The day before the wedding these three are reunited. Shockingly, arriving on the island are Donna's three former boyfriends shortly afterwards. They are concerned when they discover that Donna did not write their letter. Sophie did.
So who will walk Sophie down the aisle, Bill, Harry or Sam? Now her mother has to finally reveal the true identity of her father, or does she? As Tanya grasps what is inevitable, she states "I hope it's a wide aisle".
This is the story for Mamma Mia last weekend for five performances at the Orpheum Theater in Omaha. To accompany this awkward situation is the music of ABBA. This group was well-known and loved in the disco era of the 70s and 80s creating a delightfully humorous and light-hearted musical.
The leading roles excelled with ruling the stage while being certain that all cast members were included in the recognition and the spotlight. As Sophie, Chelsea Williams was delightful. Her mother was portrayed by Georgia Kate Haege who was perfect as the mother-of-the-bride. Unquestionably Donna's long-time friends, Rosie portrayed by Sarah Smith and as Tanya, Bailey Purvis were outstanding bringing numerous episodes of laughter. These two characters were the favorites of the audience. All three men, the former boyfriends of Donna, had beautiful tenor voices with each one being very different expressing their individual characters. These parts were played by Andrew Tebo, Michael Colavolpe, and Jeff Drushal.

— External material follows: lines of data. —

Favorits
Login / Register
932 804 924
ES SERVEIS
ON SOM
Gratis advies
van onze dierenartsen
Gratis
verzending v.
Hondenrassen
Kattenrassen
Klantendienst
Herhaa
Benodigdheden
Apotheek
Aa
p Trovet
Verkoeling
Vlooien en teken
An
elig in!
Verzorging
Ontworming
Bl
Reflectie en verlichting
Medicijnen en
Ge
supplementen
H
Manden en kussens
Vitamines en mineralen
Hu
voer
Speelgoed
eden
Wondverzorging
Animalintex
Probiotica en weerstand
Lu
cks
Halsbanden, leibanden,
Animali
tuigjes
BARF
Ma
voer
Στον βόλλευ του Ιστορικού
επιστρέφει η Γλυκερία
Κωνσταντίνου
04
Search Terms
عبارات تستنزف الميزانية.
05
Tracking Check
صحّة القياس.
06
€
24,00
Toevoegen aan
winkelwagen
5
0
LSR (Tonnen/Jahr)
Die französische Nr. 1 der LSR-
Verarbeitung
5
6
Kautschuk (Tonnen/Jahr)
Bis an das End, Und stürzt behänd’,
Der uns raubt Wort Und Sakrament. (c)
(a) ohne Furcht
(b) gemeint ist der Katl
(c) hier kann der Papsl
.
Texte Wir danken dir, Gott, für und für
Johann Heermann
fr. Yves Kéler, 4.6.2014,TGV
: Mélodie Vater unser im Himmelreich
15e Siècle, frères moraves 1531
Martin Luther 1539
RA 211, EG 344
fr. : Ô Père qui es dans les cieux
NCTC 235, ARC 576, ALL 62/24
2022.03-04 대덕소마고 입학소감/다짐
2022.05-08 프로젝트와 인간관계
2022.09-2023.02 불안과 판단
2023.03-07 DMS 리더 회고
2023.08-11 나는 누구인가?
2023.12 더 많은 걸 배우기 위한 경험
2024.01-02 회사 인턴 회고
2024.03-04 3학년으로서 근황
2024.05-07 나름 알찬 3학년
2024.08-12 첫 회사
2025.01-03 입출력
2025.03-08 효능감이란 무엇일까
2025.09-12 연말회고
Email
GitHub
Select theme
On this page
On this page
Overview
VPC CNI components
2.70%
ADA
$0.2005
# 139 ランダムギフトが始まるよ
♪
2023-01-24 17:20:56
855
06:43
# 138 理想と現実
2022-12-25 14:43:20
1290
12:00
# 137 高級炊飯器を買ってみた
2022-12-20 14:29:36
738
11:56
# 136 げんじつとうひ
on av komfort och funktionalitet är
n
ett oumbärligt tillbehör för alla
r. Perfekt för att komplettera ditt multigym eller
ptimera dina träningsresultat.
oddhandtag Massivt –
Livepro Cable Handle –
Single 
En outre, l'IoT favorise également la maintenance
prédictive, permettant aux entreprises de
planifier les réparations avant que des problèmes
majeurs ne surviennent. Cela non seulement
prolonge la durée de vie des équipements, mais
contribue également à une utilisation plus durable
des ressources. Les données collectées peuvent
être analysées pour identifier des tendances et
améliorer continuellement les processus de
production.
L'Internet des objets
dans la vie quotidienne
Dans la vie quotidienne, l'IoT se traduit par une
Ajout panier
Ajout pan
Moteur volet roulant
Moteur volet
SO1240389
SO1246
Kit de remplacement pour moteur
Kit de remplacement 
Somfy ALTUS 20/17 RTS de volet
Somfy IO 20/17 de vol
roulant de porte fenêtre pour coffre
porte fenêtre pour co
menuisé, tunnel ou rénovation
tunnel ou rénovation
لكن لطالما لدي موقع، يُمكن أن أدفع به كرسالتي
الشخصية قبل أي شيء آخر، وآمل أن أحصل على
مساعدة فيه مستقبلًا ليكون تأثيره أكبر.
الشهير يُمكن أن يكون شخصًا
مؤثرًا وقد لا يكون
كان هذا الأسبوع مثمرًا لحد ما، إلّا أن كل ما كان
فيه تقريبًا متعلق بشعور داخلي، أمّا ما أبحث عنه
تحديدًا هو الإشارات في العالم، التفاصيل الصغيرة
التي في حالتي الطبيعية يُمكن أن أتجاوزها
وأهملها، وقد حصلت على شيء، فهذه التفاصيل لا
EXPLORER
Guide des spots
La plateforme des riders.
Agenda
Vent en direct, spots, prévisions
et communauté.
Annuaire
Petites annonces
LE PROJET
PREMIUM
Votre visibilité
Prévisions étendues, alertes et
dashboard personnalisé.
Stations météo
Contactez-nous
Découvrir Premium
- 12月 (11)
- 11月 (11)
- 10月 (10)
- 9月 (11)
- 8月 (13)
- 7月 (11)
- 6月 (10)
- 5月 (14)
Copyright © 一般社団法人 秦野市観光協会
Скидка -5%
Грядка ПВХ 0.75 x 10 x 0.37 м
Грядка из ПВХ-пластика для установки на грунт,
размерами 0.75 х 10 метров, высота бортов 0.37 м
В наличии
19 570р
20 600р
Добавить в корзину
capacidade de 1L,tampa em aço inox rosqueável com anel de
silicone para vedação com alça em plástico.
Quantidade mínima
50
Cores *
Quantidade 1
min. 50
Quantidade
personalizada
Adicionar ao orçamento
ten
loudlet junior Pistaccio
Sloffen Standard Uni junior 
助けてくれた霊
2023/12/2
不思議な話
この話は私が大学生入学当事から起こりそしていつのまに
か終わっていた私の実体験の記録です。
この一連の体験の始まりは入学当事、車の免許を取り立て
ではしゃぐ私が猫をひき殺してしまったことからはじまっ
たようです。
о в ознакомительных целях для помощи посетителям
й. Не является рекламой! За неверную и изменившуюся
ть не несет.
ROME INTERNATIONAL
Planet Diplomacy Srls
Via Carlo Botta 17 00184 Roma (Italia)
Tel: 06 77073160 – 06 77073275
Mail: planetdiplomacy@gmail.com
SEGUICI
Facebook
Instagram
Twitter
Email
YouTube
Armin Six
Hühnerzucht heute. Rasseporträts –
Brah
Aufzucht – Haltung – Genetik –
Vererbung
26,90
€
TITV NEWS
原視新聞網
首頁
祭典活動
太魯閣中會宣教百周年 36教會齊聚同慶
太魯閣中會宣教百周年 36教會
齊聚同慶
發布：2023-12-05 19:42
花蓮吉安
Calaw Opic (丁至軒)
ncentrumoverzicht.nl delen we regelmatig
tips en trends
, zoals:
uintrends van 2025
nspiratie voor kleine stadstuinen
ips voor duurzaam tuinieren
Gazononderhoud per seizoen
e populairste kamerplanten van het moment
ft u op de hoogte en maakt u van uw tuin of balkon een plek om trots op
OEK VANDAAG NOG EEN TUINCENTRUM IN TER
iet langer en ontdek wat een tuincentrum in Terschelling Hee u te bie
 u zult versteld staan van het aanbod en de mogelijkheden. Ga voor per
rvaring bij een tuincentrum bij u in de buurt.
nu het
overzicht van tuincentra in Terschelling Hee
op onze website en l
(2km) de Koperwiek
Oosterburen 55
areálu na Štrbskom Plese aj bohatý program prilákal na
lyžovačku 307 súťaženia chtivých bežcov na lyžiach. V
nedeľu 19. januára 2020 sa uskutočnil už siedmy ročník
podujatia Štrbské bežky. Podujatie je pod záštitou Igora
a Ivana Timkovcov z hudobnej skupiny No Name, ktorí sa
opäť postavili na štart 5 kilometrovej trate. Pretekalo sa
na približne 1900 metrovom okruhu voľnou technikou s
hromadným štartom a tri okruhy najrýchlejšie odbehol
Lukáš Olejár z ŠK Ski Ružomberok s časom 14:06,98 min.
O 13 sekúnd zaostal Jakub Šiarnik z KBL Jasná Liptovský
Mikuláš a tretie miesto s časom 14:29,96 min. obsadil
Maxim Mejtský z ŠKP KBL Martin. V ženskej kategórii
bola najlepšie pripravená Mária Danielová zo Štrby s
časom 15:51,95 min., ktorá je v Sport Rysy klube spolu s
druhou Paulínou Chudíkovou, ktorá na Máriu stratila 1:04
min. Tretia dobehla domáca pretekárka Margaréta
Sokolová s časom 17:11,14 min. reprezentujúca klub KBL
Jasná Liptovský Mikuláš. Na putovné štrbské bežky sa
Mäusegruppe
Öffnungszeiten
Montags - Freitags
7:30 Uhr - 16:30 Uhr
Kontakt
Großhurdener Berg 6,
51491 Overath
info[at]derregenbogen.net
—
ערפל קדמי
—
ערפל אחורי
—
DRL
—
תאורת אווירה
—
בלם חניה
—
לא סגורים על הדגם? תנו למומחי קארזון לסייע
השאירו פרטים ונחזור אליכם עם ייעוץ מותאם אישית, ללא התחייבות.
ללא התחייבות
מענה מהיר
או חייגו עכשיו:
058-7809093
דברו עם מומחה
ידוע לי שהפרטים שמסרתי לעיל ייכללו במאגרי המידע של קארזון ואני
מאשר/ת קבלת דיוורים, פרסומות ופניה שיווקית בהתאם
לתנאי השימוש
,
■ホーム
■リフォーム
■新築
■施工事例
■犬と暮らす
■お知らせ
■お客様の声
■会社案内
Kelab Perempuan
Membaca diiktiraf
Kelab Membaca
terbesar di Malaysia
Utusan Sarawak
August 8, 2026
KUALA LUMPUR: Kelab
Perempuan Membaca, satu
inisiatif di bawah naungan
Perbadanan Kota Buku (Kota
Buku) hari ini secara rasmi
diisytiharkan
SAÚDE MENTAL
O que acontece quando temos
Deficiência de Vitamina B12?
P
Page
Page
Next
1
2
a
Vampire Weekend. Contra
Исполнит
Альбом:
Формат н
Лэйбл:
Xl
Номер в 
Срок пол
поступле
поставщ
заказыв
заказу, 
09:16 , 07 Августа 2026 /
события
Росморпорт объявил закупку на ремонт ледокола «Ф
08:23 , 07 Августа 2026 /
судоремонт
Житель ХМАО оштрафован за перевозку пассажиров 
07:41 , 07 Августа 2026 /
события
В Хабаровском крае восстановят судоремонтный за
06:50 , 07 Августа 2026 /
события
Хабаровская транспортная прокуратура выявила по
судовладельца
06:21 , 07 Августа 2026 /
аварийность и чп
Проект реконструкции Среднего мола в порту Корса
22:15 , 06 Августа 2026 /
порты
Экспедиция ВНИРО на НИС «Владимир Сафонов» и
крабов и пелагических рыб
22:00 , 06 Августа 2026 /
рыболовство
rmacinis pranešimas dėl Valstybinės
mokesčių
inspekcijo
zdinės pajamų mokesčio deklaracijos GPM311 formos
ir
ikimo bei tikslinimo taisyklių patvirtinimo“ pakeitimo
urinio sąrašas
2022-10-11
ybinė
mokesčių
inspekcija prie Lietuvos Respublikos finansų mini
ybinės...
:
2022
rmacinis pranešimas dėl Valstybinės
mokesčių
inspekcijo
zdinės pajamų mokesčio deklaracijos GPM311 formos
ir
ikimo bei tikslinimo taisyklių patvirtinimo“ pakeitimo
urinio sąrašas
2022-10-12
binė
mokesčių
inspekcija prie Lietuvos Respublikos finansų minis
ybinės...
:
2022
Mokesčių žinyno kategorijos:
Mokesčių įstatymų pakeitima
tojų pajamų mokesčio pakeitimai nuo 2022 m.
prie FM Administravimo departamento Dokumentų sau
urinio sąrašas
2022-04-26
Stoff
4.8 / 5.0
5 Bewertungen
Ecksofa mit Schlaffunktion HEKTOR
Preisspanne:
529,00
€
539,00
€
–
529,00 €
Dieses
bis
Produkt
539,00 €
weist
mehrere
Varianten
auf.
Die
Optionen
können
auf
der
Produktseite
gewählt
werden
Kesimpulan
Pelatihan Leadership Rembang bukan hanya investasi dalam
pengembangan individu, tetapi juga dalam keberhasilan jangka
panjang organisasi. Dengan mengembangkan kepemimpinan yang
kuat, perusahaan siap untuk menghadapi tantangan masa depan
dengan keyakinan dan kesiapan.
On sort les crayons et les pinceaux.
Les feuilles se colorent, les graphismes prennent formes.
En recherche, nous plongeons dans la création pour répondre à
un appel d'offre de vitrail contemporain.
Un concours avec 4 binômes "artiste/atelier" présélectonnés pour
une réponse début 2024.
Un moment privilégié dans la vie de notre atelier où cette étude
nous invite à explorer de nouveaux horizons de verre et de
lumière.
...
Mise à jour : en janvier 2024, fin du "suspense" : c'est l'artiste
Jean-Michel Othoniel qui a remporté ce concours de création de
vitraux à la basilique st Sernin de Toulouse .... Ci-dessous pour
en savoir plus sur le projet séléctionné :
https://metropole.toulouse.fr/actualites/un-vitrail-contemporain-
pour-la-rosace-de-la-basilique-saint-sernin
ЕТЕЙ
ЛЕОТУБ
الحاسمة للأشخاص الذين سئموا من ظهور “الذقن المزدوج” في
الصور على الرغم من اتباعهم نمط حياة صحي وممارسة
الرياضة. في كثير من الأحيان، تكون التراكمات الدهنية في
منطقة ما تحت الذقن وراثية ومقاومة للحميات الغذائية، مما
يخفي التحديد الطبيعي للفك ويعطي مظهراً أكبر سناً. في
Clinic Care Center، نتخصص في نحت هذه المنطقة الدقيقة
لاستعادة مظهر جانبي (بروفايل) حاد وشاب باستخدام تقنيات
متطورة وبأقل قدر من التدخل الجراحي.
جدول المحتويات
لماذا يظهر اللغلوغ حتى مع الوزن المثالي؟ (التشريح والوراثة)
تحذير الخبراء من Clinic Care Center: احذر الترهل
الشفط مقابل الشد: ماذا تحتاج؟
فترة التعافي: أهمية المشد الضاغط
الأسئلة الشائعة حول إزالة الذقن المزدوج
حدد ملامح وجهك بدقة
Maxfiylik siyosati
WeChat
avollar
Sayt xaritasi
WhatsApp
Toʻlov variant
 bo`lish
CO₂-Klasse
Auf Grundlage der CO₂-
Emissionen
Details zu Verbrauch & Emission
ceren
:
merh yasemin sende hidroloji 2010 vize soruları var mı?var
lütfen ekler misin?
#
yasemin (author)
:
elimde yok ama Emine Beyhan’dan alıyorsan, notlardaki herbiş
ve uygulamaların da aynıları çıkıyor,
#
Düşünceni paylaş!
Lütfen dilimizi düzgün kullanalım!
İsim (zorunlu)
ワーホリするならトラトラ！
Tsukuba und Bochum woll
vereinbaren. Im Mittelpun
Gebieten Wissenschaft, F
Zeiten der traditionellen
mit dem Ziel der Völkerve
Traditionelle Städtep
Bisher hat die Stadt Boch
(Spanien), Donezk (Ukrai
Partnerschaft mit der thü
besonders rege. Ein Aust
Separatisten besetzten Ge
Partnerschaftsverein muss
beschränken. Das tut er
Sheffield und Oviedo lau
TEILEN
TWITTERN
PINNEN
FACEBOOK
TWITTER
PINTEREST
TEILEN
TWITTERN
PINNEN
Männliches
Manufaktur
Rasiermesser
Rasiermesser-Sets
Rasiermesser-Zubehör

The sets are fairly simplistic and easily moved for scene changes. Costumes, make-up, and hair were very basic but contrasted with the ensemble frequently being very colorful creating additional images and sensations for the audience. All the supporting, back-stage crew made the program completely seamless. The dancing was great with the audience frequently tapping their feet and even at times raising their arms to be included with those on stage. The only problem was the sound system with the band frequently being too loud for the soloists but back to the appropriate levels for the ensembles
Who would most enjoy this musical? By the audience response, middle-aged women. The ABBA songs of the 70s and 80s were obviously known by most of the audience. With the shiny clothes of the disco-era complete with wide-shouldered jackets and platform boots brought numerous laughs along with the shirtless young men, the mostly middle-aged female audience delighted in this fast-paced romantic comedy.
The show is a natural crowd pleaser with a standing ovation and encores. What is unusual is that the encores were actually extensions of the musical with additional costumes and laughter leaving the audience singing "Dancing Queen" and "Mamma Mia" as they exited the theater.